And she pulled daft Lally roughly by the arm and they waddled off together, away past the Punch, scattering a cloud of drunken flies.

“And the eyes of the keepers of secrets will drip out of their skulls and their lying tongues will frazzle…”

The children grinned and giggled, except for Bessie who looked afraid.

Bridgie stared at them long and hard with her boiled goosegog eyes. “Ay, you can laugh! But I know what you’ve been up to, Lawrence Bevan!”

“I haven’t done nuthin!” Fatty called back.

“Ay, I’ve seen you hanging about the Big House peeping into the garden, trying to look upon the statues of the filthy women.”

“No harm in looking is there! The cat can look at the queen you know!”

“Keep away from there! Mark my words. Evil deeds were done in that place!”

“Let’s go,” said Bessie. She didn’t like trouble.

“I’ve seen you talking to that heathen old woman with her cart full of mucky things. I’ve seen you up Dancing Duck Lane. Up to no good! Looking for trouble if you hang around with the likes of her, boy!”

Bridgie turned her gaze on Iffy. “Ay, and you Iffy Meredith. Remember, my girl, there are no secrets from God!”

“I’ve never been near the Big House!”

“I’ve seen you under the bridge, my girl, up to no good…defiling the Lord’s name!”

“What were you doing under the bridge, Iffy?” Bessie hissed.

“Nuthin.”

Iffy looked sideways at Fatty. He looked away quickly.

“The guilty will be punished, mark my words, and that means you two.”

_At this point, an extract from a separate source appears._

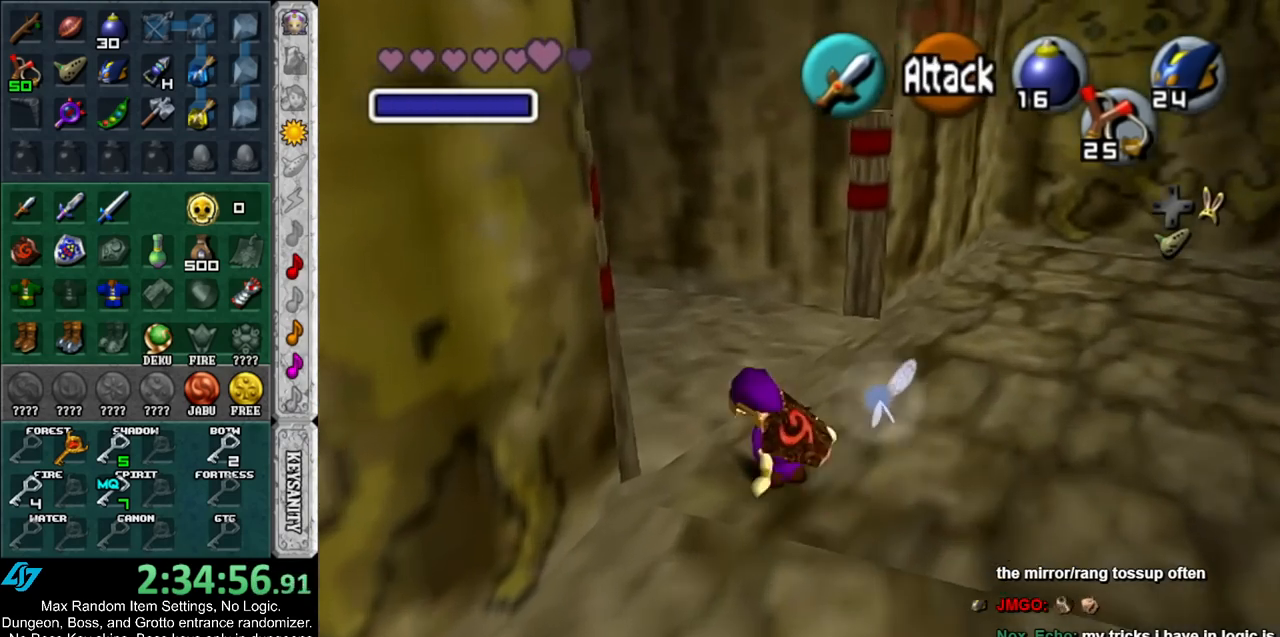
{"buttons": [], "left_stick": "center", "right_stick": "center", "events": [[67, "left_stick", "center"], [133, "right_stick", "center"]]}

But no one wanted to hear any more.

Bridgie waved her fist and they closed their ears to her ranting and ran away up through the deserted town.

 

Fatty looked over his shoulder and dived for the shadow of the bridge. He had an eerie feeling that someone was watching him. He peered out of the archway of the bridge. No, he was just imagining it. There was not a soul around. He was worried though. If Bridgie Thomas had seen him hanging about in Dancing Duck Lane then she must have followed him. But he’d been careful and was sure no one had followed him. Besides, he’d nearly always been to Carty Annie’s at night except for a couple of times. Bridgie would hardly be following him around in the middle of the night. He wasn’t worried about her telling Carty Annie that he’d been snooping around because they never spoke to each other. Carty Annie had nothing to do with the church and Bridgie was hardly ever out of it. But what if Bridgie had looked inside the house herself and seen what Carty Annie had hidden there? She couldn’t have though. If Bridgie knew what was inside that jar she’d have run for Father Flaherty and probably the Pope himself. He’d have to be careful now though, keep his eyes peeled next time he went. And he’d been loads of times since that first night when he’d hardly been able to believe his eyes.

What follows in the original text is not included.